Edwards thus reaches what seems like an obvious conclusion: God is better than anything there is, and so God must be valued by everything there is. But this conclusion is more radical when we remember the context of this thought experiment. Edwards is asking why God should create anything in the first place. His purpose is to show the necessity of creation without suggesting that God is “needy.” Edwards does this by reasoning that it is not enough for the Good itself – that “than which nothing greater can be conceived” – to be known only by itself, for we can conceive of a still greater being which is known to itself and makes itself known to others.[6] Without a creation, God’s greatness could not be acknowledged, which is unthinkable!
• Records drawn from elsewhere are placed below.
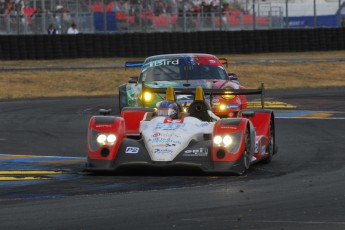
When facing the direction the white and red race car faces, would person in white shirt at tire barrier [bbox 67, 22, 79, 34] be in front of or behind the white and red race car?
behind

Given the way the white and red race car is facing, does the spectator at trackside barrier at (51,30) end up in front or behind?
behind

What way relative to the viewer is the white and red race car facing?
toward the camera

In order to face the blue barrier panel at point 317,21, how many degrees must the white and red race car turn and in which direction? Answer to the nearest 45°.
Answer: approximately 180°

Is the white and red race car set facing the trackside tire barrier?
no

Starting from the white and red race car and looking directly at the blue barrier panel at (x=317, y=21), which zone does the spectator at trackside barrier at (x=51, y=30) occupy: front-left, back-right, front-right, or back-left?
front-left

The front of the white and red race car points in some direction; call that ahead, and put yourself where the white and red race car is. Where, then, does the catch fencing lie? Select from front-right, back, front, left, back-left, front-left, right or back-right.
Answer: back

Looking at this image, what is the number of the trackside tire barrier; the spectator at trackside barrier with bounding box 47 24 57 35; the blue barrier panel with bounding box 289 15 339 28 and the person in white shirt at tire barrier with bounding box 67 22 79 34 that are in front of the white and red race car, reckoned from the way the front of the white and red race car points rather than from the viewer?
0
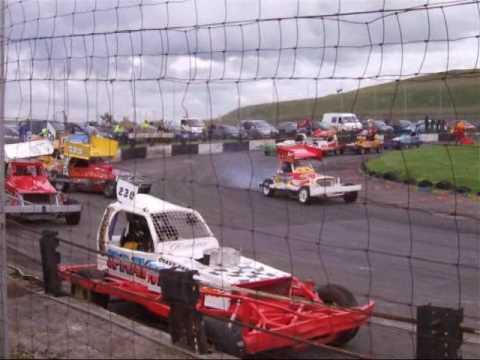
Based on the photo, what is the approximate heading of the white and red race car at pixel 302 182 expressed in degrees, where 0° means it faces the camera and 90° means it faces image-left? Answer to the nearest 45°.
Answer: approximately 315°

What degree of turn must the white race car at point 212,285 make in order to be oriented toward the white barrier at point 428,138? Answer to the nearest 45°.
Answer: approximately 90° to its left

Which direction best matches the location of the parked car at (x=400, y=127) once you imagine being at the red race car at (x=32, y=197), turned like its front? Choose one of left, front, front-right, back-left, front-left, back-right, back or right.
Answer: back-left
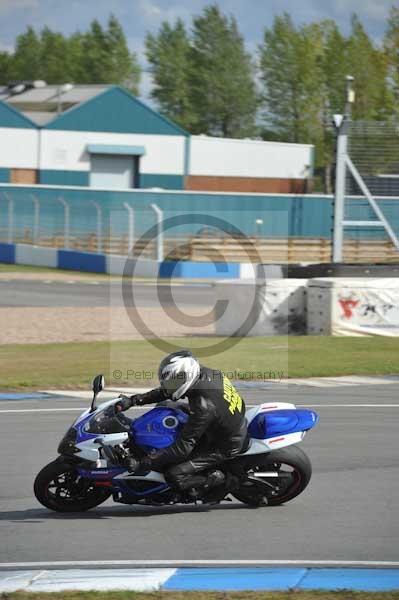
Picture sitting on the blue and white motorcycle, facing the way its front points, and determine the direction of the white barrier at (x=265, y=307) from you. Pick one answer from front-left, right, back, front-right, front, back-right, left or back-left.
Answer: right

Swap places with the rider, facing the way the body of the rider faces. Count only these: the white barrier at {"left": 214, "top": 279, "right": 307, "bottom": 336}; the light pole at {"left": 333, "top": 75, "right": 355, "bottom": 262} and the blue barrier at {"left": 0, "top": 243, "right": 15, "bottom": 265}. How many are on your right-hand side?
3

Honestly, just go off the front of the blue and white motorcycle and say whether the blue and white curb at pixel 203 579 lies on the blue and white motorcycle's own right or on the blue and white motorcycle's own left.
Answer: on the blue and white motorcycle's own left

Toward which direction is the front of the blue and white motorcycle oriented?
to the viewer's left

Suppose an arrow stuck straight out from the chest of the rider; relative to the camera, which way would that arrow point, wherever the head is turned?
to the viewer's left

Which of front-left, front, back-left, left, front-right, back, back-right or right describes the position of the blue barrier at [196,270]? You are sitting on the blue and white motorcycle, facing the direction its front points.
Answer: right

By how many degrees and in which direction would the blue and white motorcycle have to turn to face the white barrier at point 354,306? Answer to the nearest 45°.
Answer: approximately 90° to its right

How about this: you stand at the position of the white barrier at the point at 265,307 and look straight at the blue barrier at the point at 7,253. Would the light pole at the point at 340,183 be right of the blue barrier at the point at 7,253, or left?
right

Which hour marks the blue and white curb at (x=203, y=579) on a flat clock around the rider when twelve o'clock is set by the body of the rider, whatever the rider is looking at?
The blue and white curb is roughly at 9 o'clock from the rider.

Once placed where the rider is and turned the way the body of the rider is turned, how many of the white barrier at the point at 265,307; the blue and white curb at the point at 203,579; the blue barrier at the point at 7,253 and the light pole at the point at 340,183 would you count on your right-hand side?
3

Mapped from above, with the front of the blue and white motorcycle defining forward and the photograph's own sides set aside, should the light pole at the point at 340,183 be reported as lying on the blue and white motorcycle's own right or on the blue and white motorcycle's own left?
on the blue and white motorcycle's own right

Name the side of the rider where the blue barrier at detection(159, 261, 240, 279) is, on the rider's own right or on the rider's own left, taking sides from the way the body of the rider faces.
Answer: on the rider's own right

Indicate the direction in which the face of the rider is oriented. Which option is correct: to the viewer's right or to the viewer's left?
to the viewer's left
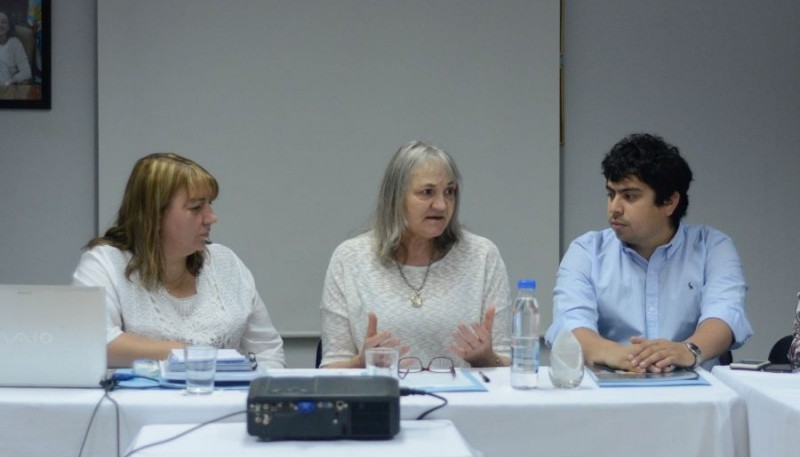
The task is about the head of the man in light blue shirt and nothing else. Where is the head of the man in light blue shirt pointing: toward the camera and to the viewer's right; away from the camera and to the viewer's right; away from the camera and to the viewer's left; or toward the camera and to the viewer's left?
toward the camera and to the viewer's left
Thus it is inherent in the very idea of God for God’s existence and excellence to be acknowledged both within and beyond the divine being. Edwards writes, “It seems a thing in itself fit, proper and desirable that the glorious attributes of God…should be exerted in the production of such effects as might manifest the infinite power, wisdom, righteousness, goodness, etc., which are in God. If the world had not been created, these attributes never would have had any exercise.”[7] Creation is necessary. God had no choice but to create, but this absence of choice is not a restriction placed upon God from the outside because it flows from God’s own goodness. When we humans need something, it is because we lack something. But when God needs something, it is because God has so much of it. As Amy Plantinga Pauw says, “The perfect fullness in God distinguishes God from everything creaturely, but it is this very fullness that enables God to overflow in gifts to us.”[8] It seems that Edwards had anticipated the insight that Solovyov would make over a hundred years later: transcendence is the ground of immanence; the infinite must contain its opposite. God’s greatness is what compels God to go out into the not-God. The divine nature is the eternal transgression of God’s own borders. This is the antinomy of the infinite (to use Bulgakov’s language), that it cannot be contained, not even by itself.

 

[1] Jonathan Edwards, “Freedom of the Will,” in Works of Jonathan Edwards Online, ed. Paul Ramsey, vol. 1 (Jonathan Edwards Center at Yale University, 2008), esp. 345ff.

[2] Ibid., 163–64.

[3] Ibid., 376.

[4]Edwards, “End of Creation,” 450.

[5] Ibid., 423–24. Emphasis original.

[6] Anselm, “Proslogium,” in Proslogiusm; Monologium; An Appendix in Behalf of the Fool by Gaunilon; and Cur Deus Homo (La Salle, IL: Open Court, 1954), II.

[7] Edwards, “End of Creation,” 429.

[8] Amy Plantinga Pauw, “The Supreme Harmony of All”: The Trinitarian Theology of Jonathan Edwards (Grand Rapids, Mich: W.B. Eerdmans, 2002), 85.